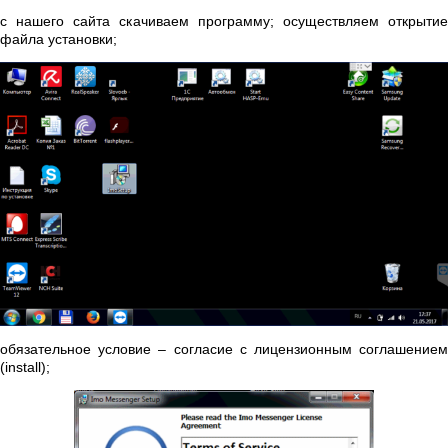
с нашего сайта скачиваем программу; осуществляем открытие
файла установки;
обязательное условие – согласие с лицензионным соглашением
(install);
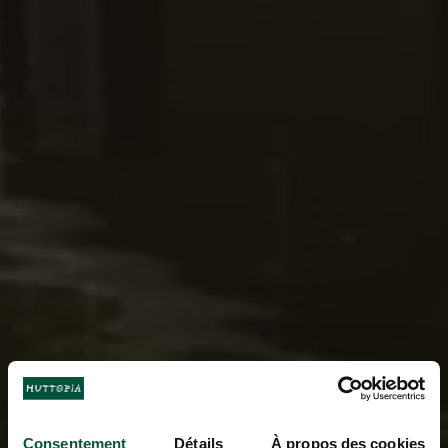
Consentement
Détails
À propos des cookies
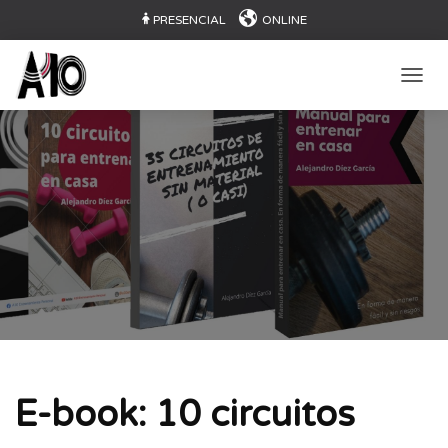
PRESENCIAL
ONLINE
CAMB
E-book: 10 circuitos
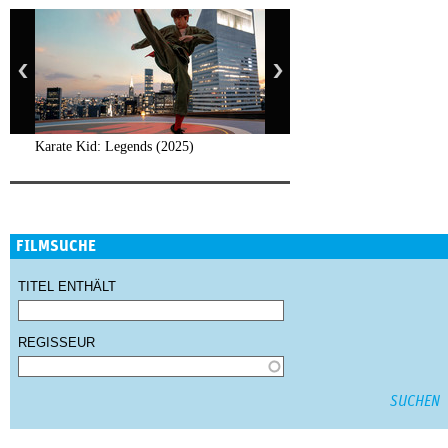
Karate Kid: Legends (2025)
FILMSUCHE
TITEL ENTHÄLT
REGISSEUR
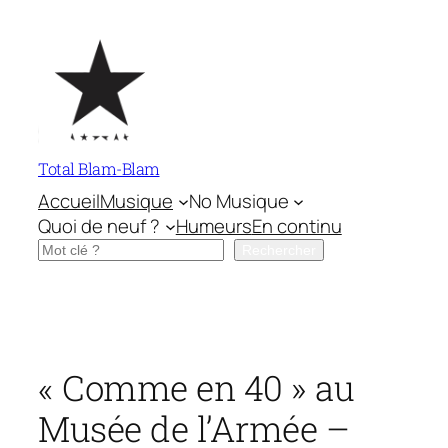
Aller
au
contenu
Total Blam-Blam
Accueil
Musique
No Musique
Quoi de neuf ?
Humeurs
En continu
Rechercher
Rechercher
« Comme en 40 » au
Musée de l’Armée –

--------------------------------------------------

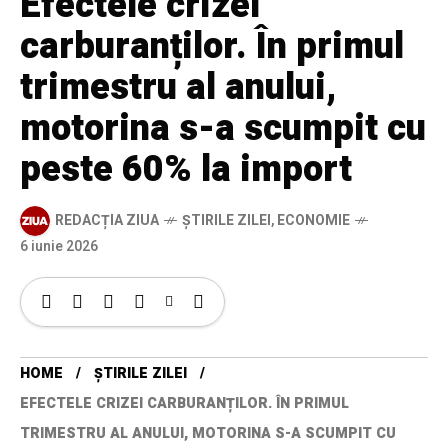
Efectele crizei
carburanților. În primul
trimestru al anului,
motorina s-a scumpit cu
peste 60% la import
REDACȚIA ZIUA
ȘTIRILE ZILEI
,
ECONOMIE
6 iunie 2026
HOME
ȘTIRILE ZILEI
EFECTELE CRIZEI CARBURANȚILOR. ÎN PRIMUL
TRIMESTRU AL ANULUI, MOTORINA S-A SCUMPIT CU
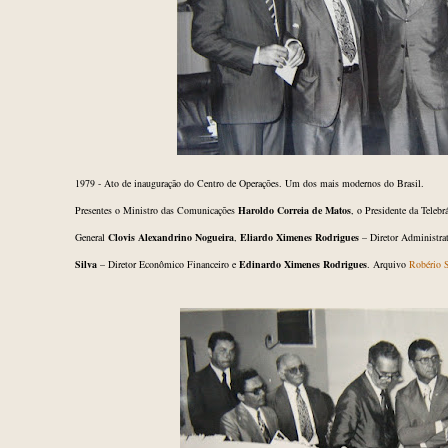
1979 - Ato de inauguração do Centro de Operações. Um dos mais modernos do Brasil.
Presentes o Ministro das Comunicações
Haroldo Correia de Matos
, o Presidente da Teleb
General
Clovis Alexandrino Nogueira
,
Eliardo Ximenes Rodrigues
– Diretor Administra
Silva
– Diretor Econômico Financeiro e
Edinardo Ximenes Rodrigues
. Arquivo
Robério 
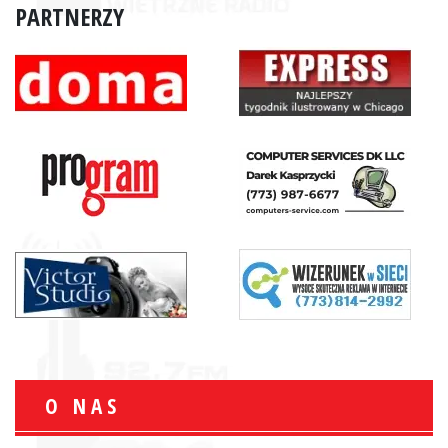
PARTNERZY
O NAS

--------------------------------------------------

* _Work order_:
Pull out each line from the rows above that contains the string "Diretor". Count only matches with the same capitalization.

* _Expected answer_:
– Diretor Administra
– Diretor Econômico Financeiro e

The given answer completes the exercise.